The government excluded women from the constitutional review committee appointed last year to ensure free and fair elections and create democratic safeguards. The amendments it proposed, which were approved in a referendum last March, made no reference to gender equity. When then-Prime Minister Essam Sharaf fired 20 governors, no women were named as replacements.

Although the loss of Egypt’s quota system is a significant setback for women politicians, Islamic political parties, most notably Tunisia’s Ennahda Party, have demonstrated there is room for women at the governing table. What kind of role they play is another question altogether.

“Islamic governments can prove women have a voice in decision-making, although it remains to be seen how much they will do so,” Coleman, of the Council on Foreign Relations, told The Media Line.

Human Rights Watch in January urged Western governments to give burgeoning Islamic governments a chance to succeed and to support democratic elections whatever the outcome. HRW’s Kenneth Roth wrote in a report that the West “cannot credibly maintain a commitment to democracy if they reject electoral results when an Islamic party does well.”

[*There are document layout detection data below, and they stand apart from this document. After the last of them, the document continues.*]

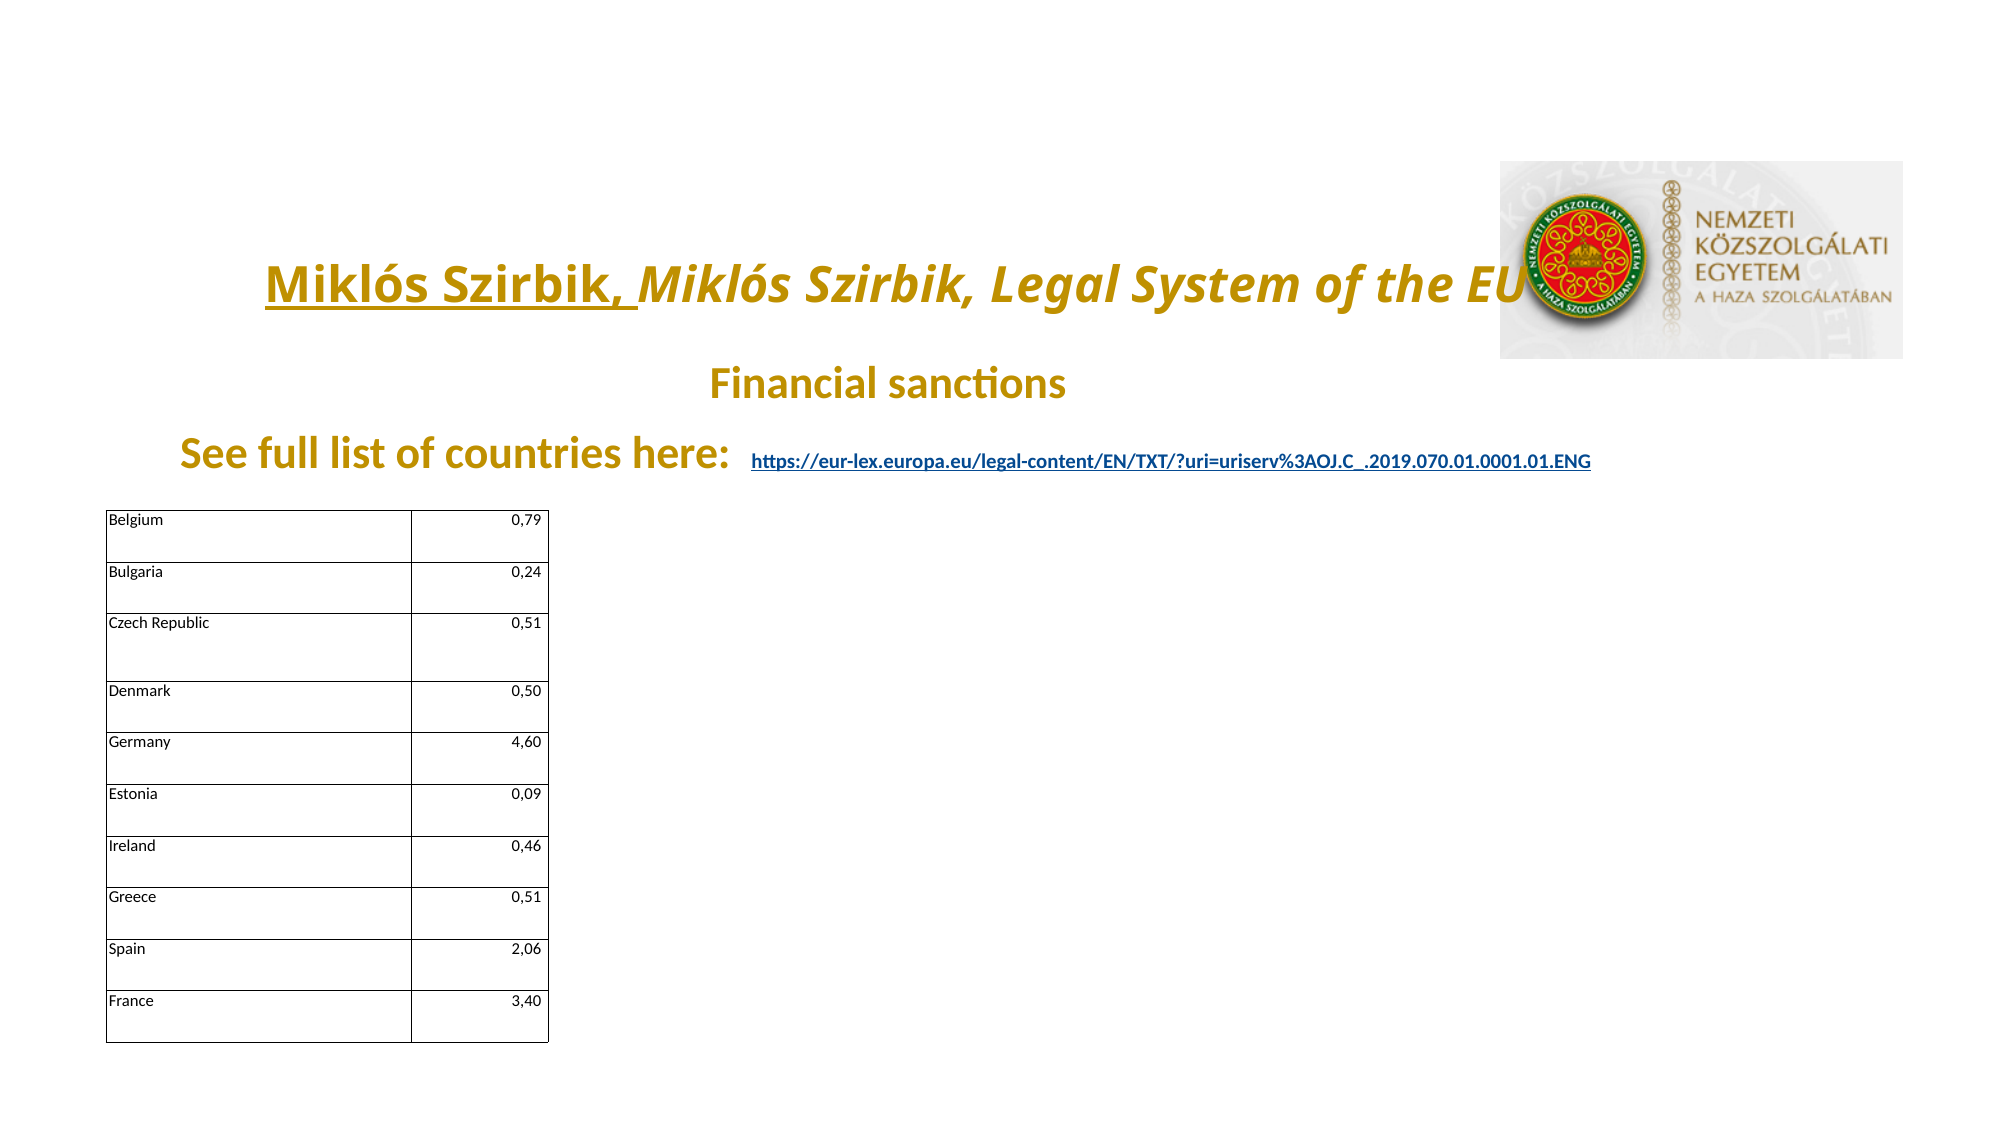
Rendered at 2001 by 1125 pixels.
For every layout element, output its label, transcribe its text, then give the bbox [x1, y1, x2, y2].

picture [1500, 161, 1903, 359]
table_cell Czech Republic [107, 614, 411, 681]
table_cell Spain [107, 940, 411, 990]
table_cell Estonia [107, 785, 411, 836]
subtitle Financial sanctions See full list of countries here: https://eur-lex.europa.eu/legal-content/EN/TXT/?uri=uriserv%3AOJ.C_.2019.070.01.0001.01.ENG [38, 351, 1738, 1035]
table_header 0,79 [412, 511, 548, 562]
table_cell 0,24 [412, 563, 548, 613]
table_header Belgium [107, 511, 411, 562]
table_cell 0,50 [412, 682, 548, 732]
table_cell France [107, 991, 411, 1042]
table_cell 3,40 [412, 991, 548, 1042]
table_cell 0,51 [412, 888, 548, 939]
table_cell 0,46 [412, 837, 548, 887]
table_cell Greece [107, 888, 411, 939]
table_cell Germany [107, 733, 411, 784]
table_cell 4,60 [412, 733, 548, 784]
table_cell 0,09 [412, 785, 548, 836]
table_cell Bulgaria [107, 563, 411, 613]
table_cell Ireland [107, 837, 411, 887]
table_cell Denmark [107, 682, 411, 732]
table_cell 2,06 [412, 940, 548, 990]
table_cell 0,51 [412, 614, 548, 681]
title Miklós Szirbik, Miklós Szirbik, Legal System of the EU [249, 138, 1925, 381]
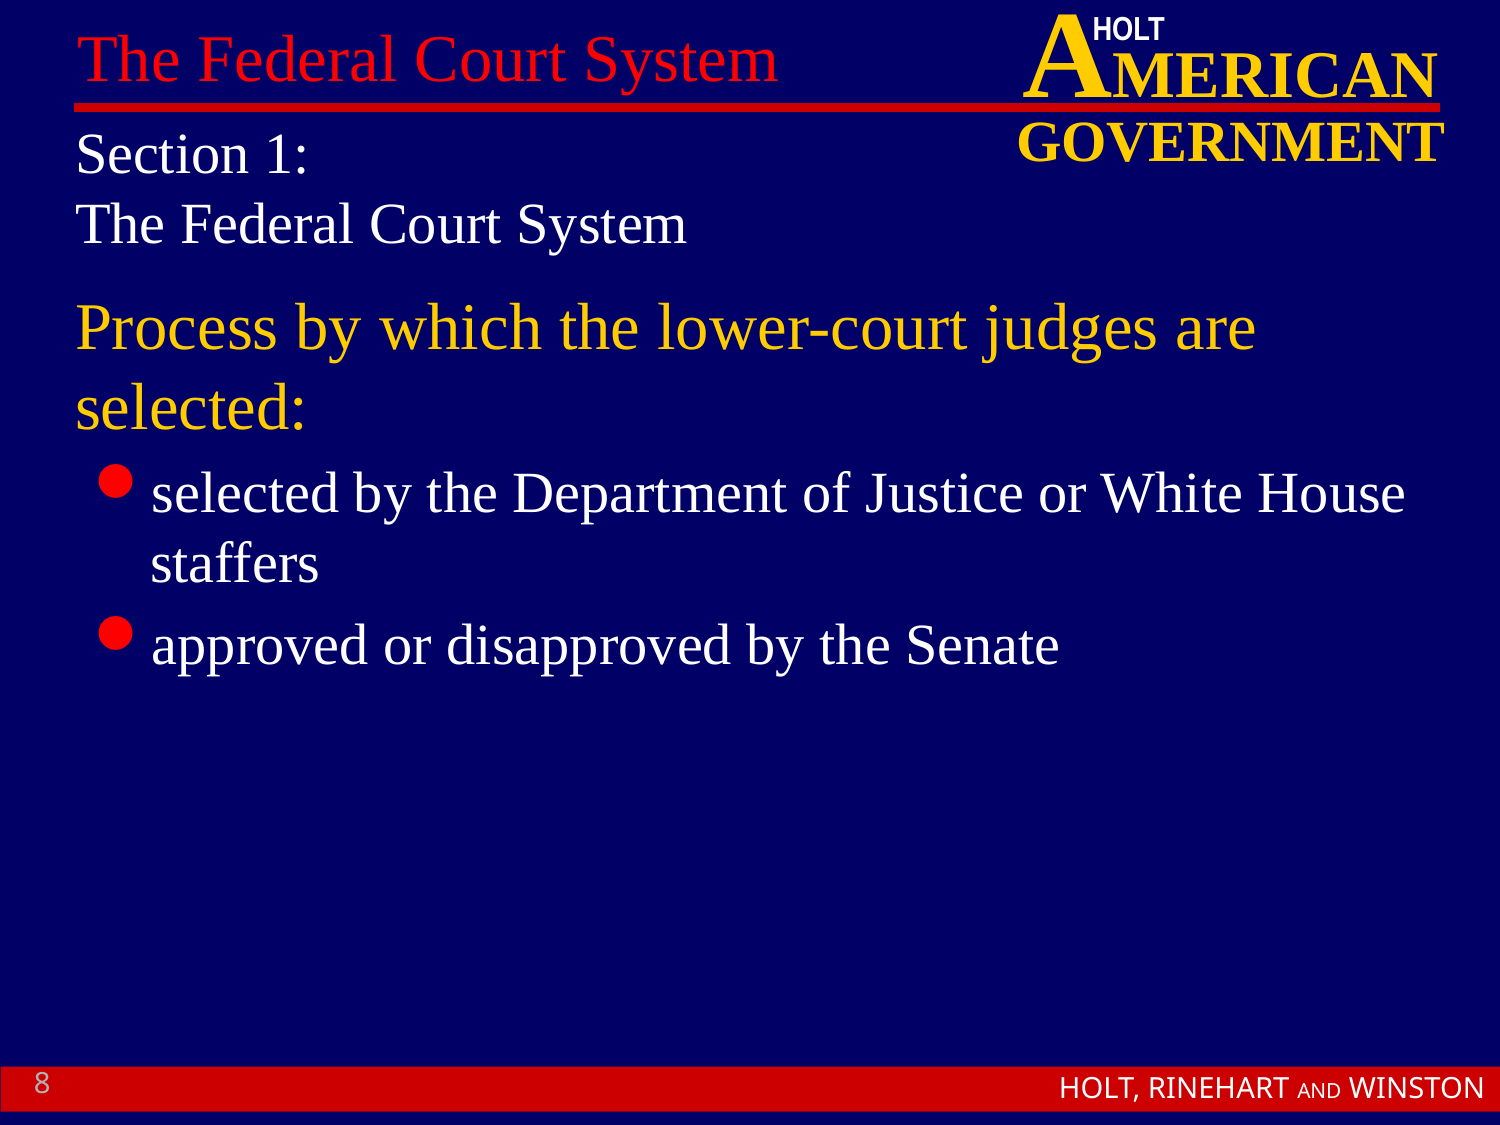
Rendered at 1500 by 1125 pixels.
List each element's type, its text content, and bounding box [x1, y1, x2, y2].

In the Gulf, women have made some progress toward representation even if the bodies that can run for office have little actual power.  In the United Arab Emirates (UAE), a woman won one of 20 elected seats and seven others were appointed to the consultative council by the ruling emirs of the confederation.  Kuwait has no quota system, but its National Assembly is 7.7% female, according to the IPU. Kuwaiti women won the right to run for office in 2005, but it wasn’t until 2009 that four women were elected to the legislature.

Last September, King Abdullah has announced that Saudi women were given the right to vote and run in municipal elections and would also have the right to be appointed to the consultative Shura Council.

Even appointments to consulting bodies – such as in Bahrain, which has 27.5% female representation in the upper chamber of National Assembly – are an improvement, says Maltbie, the attorney. “These bodies have no binding authority, but going through this is the first step,” she says.

Coleman argues that quotas help women overcome obstacles to obtaining fair parliamentary representation, help form coalitions and provide an entrée into politics. But they are undemocratic and go against the grain of equal opportunity. And, they threaten to taint female politicians by implying they won office because of their gender and not their qualifications.

To election observer Maltbie, getting a critical mass of women in parliament is the key to wining power and there is no reason not to use quotas to create it. “Quotas are really important. Empirical data show that the threshold for policy changes in a manner that is meaningful for women is 30%,” she says.

Numbers, however, cannot tell the whole story. Coleman cautions that how much influence women legislators have remains unknown. The experience of their sisters in Iraq, where the first democratic elections for parliament took place in 2005, is instructive. In her book, Paradise Beneath Her Feet: How Women are Transforming the Middle East, Coleman found that Iraqi men routinely insult their female parliamentary colleagues and consign them to “women’s issues.”

Iraq’s legislative body is 25.2 % women, but one Iraqi female lawmaker, who is a member of the National Iraqi Alliance and spoke on the condition of anonymity, told The Media Line the role of women in the Iraqi parliament is to boost the government’s image.

“How long has it been now?  Six, seven years?” the lawmaker says. “We have accomplished little because we are constantly pushed aside. We’re given meaningless duties and are expected to like it.”